Details of the 2023 London Korean Film Festival are gradually coming out. BFI members may already have spotted, in the Oct-Nov catalogue, two LKFF screenings that will be at the BFI: Phantom (Lee Hae-young, 2023) on 4 Nov and Innocent Witness (Lee Han, 2019) on 5 Nov. Yesterday, the KCC officially announced the first round of information about the festival:
London Korean Film Festival announces 2023 dates and Special Focus dedicated to the 40th Anniversary of the Korean Academy of Film Arts (KAFA)
The London Korean Film Festival (LKFF) returns with its 18th edition. LKFF will run from 2 November – 16 November 2023 in cinema venues across London.

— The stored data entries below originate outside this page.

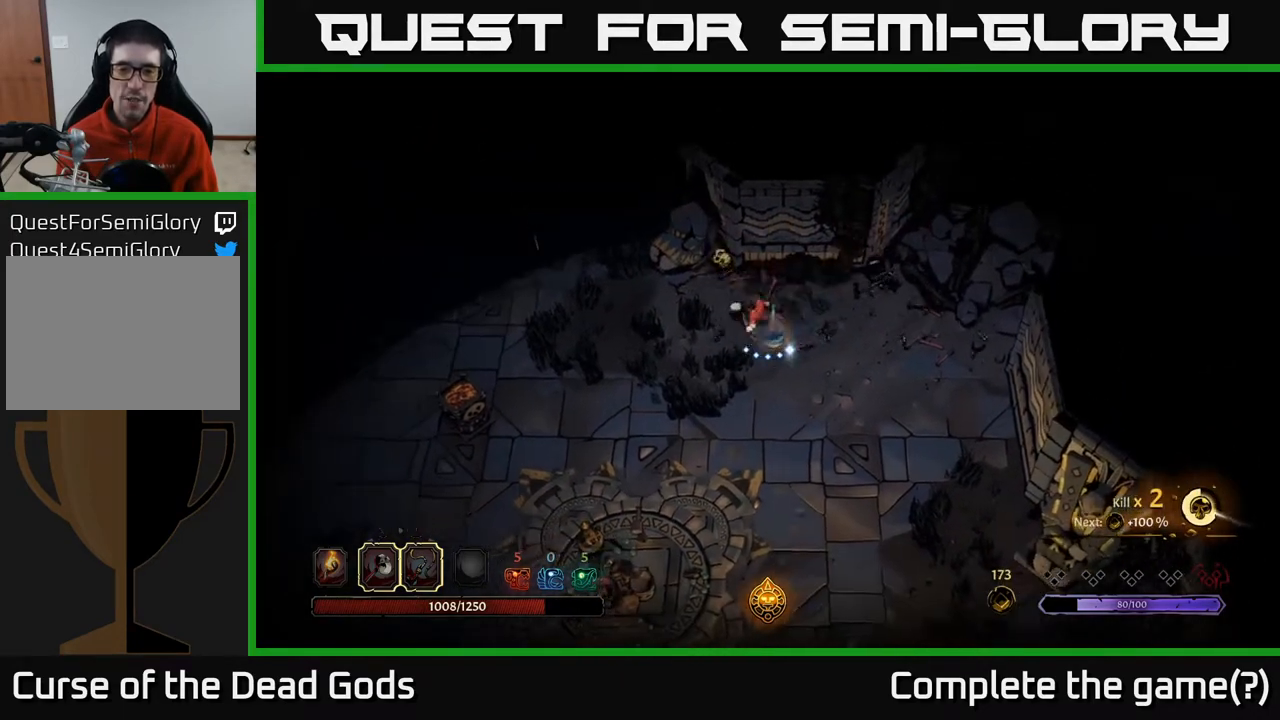
{"buttons": [], "left_stick": "center", "right_stick": "center", "events": [[17, "R1", "down"], [67, "left_stick", "up-right"], [83, "R1", "up"], [133, "left_stick", "center"]]}
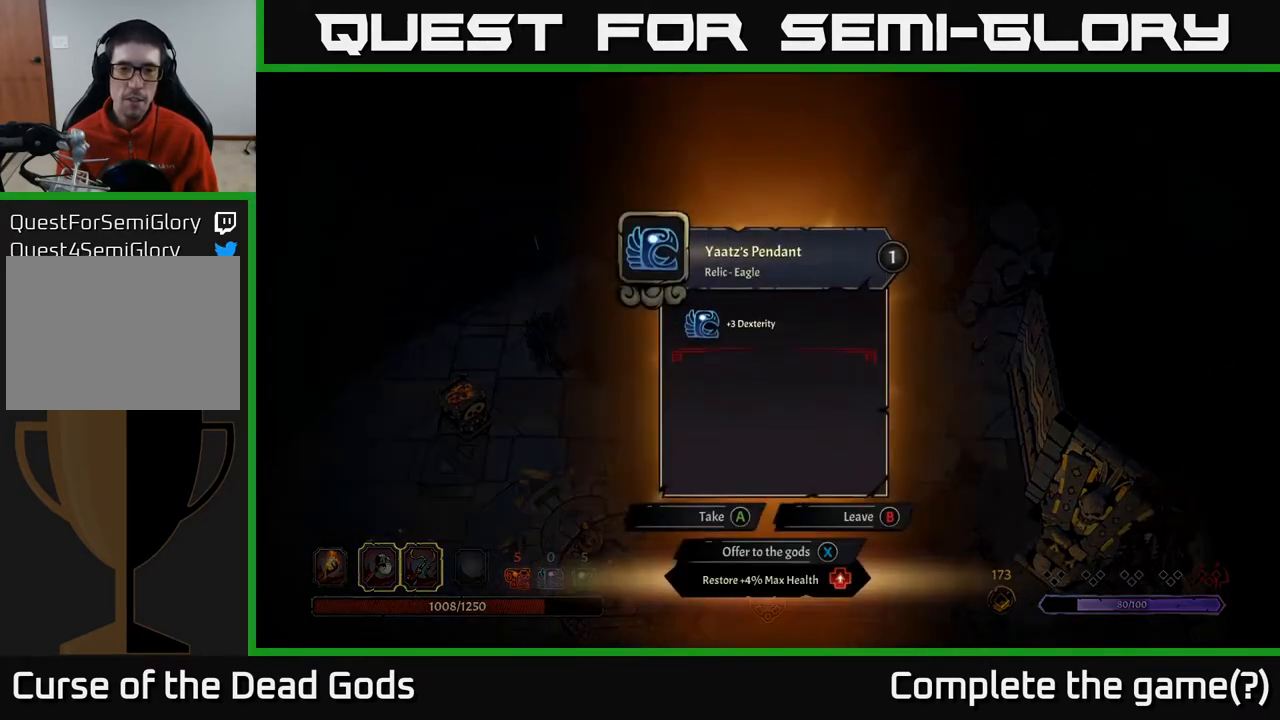
{"buttons": [], "left_stick": "center", "right_stick": "center", "events": []}
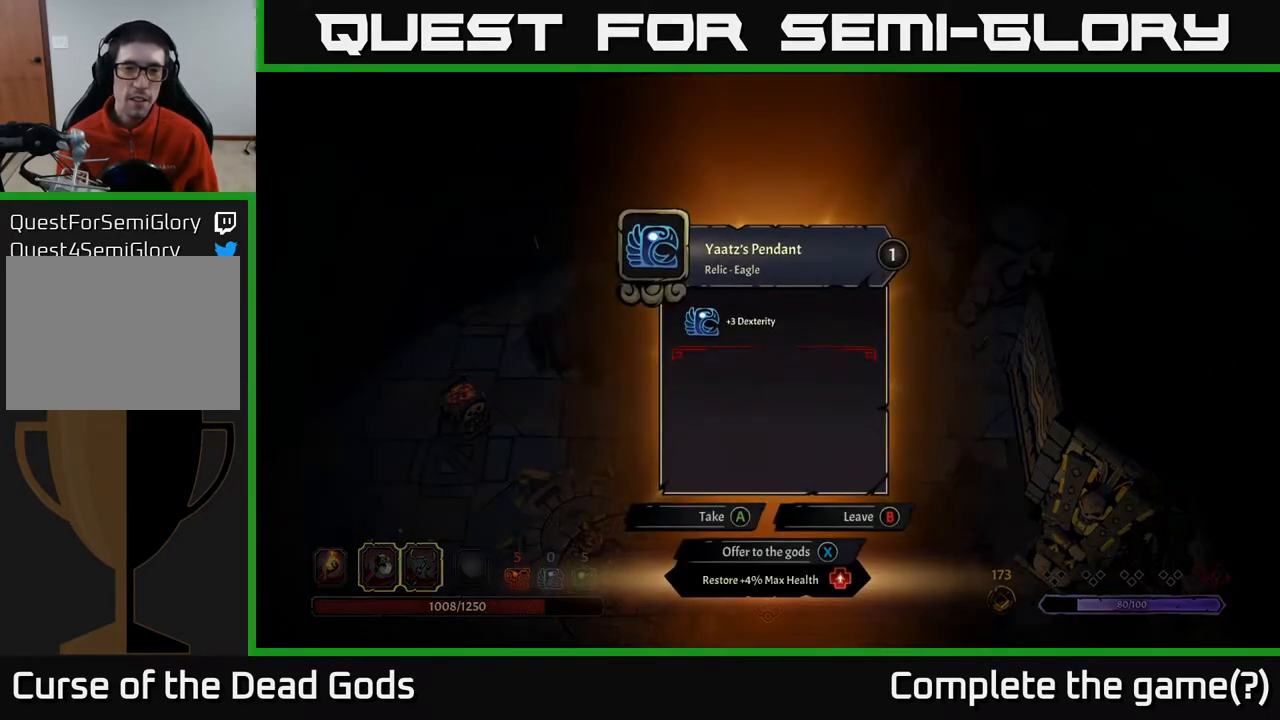
{"buttons": [], "left_stick": "center", "right_stick": "center", "events": []}
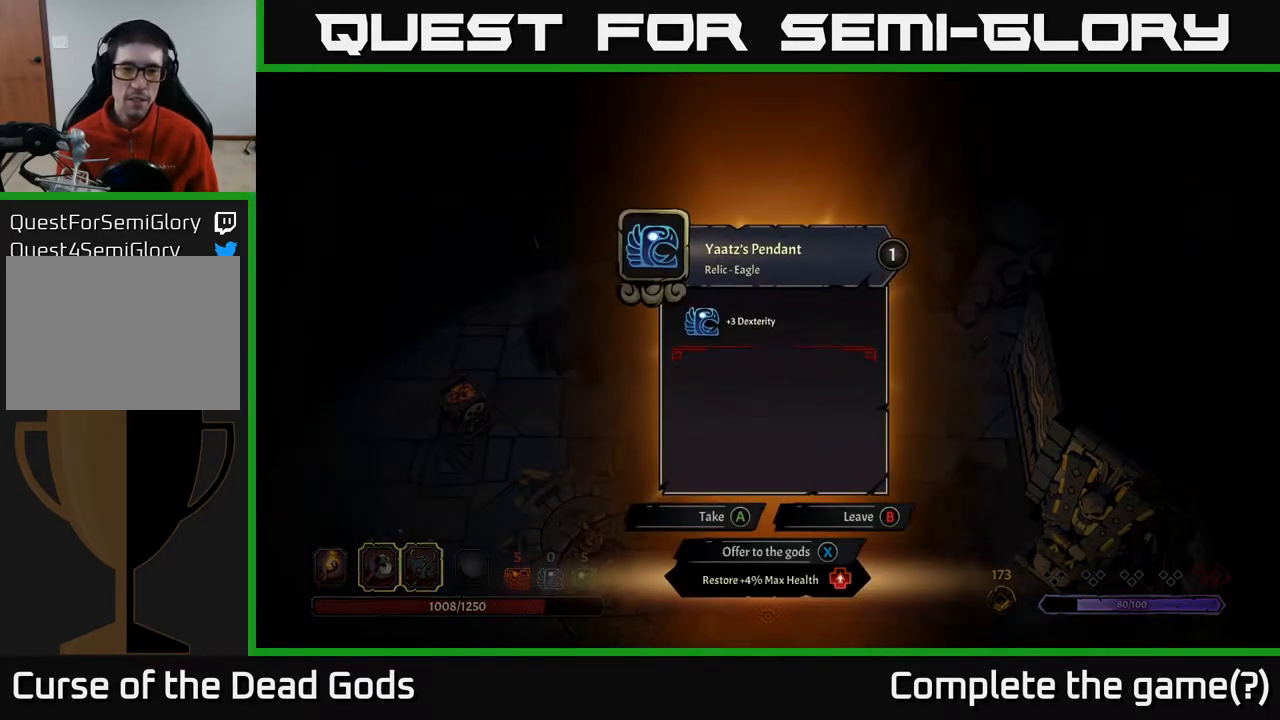
{"buttons": ["A"], "left_stick": "center", "right_stick": "center", "events": [[483, "A", "down"]]}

With the biggest programme dedicated to Korean cinema outside of the country itself, the festival is proud to return with another exciting programme of 35+ films across several strands including: Cinema Now; Special Focus – KAFA 40 years anniversary; Women’s Voices; Forum and Special Screenings.
2023 marks the 140th anniversary of the establishment of diplomatic relations between the UK and Korea. To celebrate this occasion, LKFF will host the Opening and Closing ceremonies at the BFI Southbank.
The Special Focus Strand will commemorate the 40th Anniversary of the Korean Academy of Film Arts (KAFA). Created by the Korean Film Council (KOFIC) in 1984. KAFA is Korea’s top educational film institution having produced over 700 prominent film-industry talents, including leading Korean directors such as Bong Joon-ho (Parasite), who won both the Academy Award for Best Director and the Palme D’Or at the Cannes Film Festival. Other notable graduates include: Hur Jin-ho (Christmas in August); Jang Joon-hwan (Save the Green Planet!); Choi Dong-hoon (Alienoid); Yoon Sung-hyun (Bleak Night) and Jo Sung-hee (Space Sweepers).
The KAFA strand, programmed by Mo Eunyoung (Bucheon International Fantastic Film Festival programmer), includes four feature films and 11 short films. Tinker Ticker (2013) by Kim Jung-hoon – an unconventional exploration into the social anxiety of young people in modern society. Mother Land (2022) by Park Jae-beom – the first feature-length Korean stop-motion feature film since 1978, INGtoogi: The Battle of Internet Trolls (2013) by Um Tae-hwa, his directorial debut, a startling portrayal of the violence keyboard warriors can express in the real world, based on a true story and Our Body (2018) by Han Ka-ram – a fascinating psychological drama on female body and mind.
The KAFA strand will also showcase 11 specially selected short films, in two collections: one collection is from the Jeonju International Festival, A Midsummer’s Fantasia: Films That Break the Norms of Imagination. A Midsummer’s Fantasia is a section with films with strong genre characteristics and includes: 2001 Imagine (1994) by Jang Joon-hwan, who was lauded for having amazing creative power when the film was released, Scissors (1998) by Lee Gi-cheol, whose works penetrate Korean modern history and Giant’ Room (2012), a creative animated film by Kim Si-jin.
This year’s festival will be hosted at BFI Southbank, Picturehouse Central, ICA, Cine Lumiere, Rio Cinema, Rich Mix and the Garden Cinema.
Full LKFF2023 programme details will be announced shortly including screenings, introductions, Q&As and more.
LKFF is proud to reveal this year’s LKFF artwork designed by Filippo Di Battista and Eleonora Gambula
The 18th London Korean Film Festival 2023 will take place 2 November – 16 November.